Jargon and fact: If xx is a sample of some sort then the values in sort(xx) are called the order statistics of the sample. The middle 50% of the standard normal distribution occupies an interval of length close to 1.35 (the IQR, the interquartile range).
contaminate(n=100,prob.bad=0,mean=0,sd=1,badmean=0,badsd=1)to generate samples of size n from a `contaminated normal distribution', as follows. Generate n observations from a normal distribution with mean `mean' and standard deviation `sd'. Also generate a value k from the Binomial(n,bad.prob) distribution.

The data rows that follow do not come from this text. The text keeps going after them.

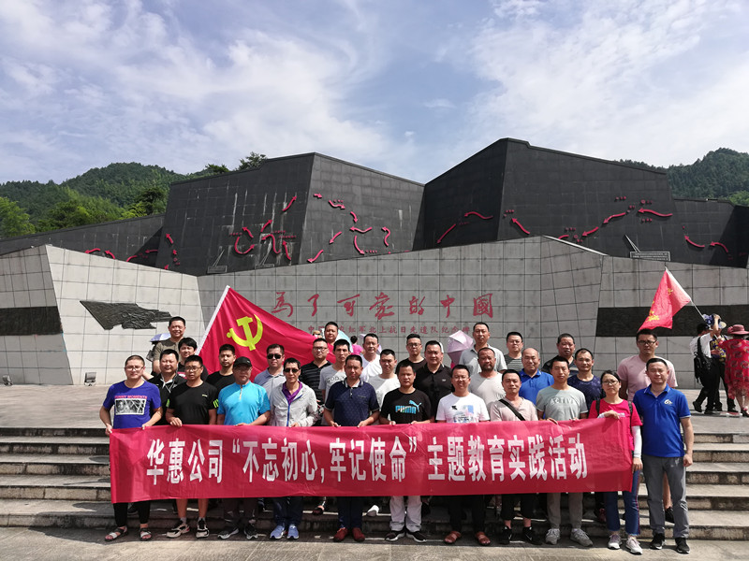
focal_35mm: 26
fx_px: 563
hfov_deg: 67.3
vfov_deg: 53.1
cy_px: 280
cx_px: 374
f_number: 2.2
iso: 50
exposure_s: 1/1138
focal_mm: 3.83
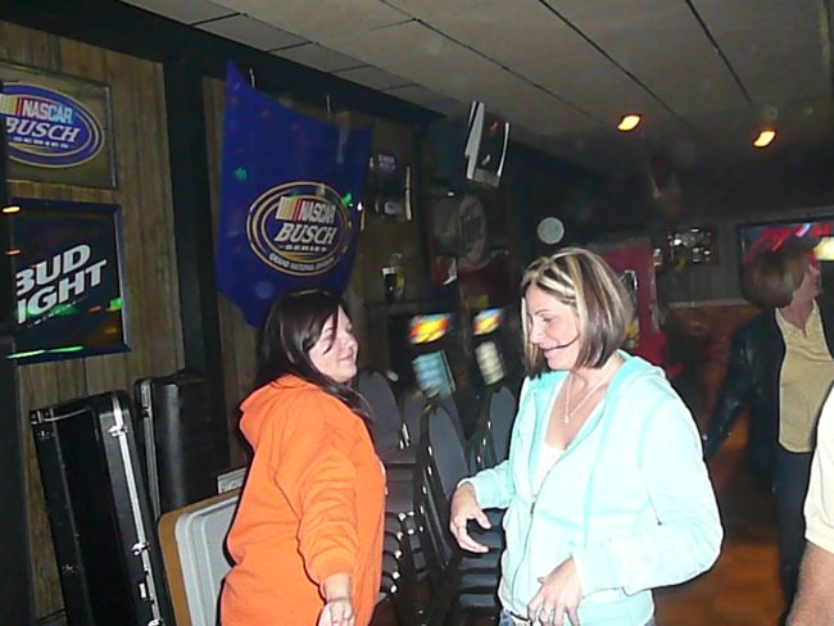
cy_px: 313
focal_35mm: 35
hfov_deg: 52.6
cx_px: 417
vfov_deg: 40.7
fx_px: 844
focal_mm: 5.2
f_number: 2.8
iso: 800
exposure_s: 1/30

For the first k observations multiply the sample value by `badsd' then add on `badmean'. (If you want to disguise the bad values, you could return the sample in random order, or in sorted order.)
doublesort(M)that will accept a matrix M of numbers and return the result of first sorting each column then sorting each row.
orderstat(n,repl)to return `repl' many observations on the order statistics from a sample of size n from a standard normal distribution. Return your result in a matrix with n rows.
drawband(n,repl=100,L=6,H=95)that will draw a pair of curves (let me call them ylow(x) and yhigh(x) for the moment) showing a 'typical range' within which a qqnorm plot for standard normals should lie. For each x, the range from ylow(x) to yhigh(x) should be constructed so that about 90% of the qqnorm(rnorm(n)) plots should lie in the range. (Note: It would be a much stronger requirement to have the qqnorm plot lie completely between the curves ylow() and yhigh() with probability 90%.) Hint: Use matlines() to draw curves, interpolating between values constructed at the x values generated by qqnorm(rnorm(n),plot=F). Use your function from Problem 5 to generate ylow(x) and yhigh(x).
QQnorm(x,low=???,high=???,rescale=F)with suitable default values for low and high, to draw the qqnorm plot for the vector of data x, with ``error bands" added. If rescale is T, standardize x to have zero median and IQR 1.35 before drawing the plot.
If you get desperate, you could cheat by finding out the methods I used.
What is the moral of today's lab session?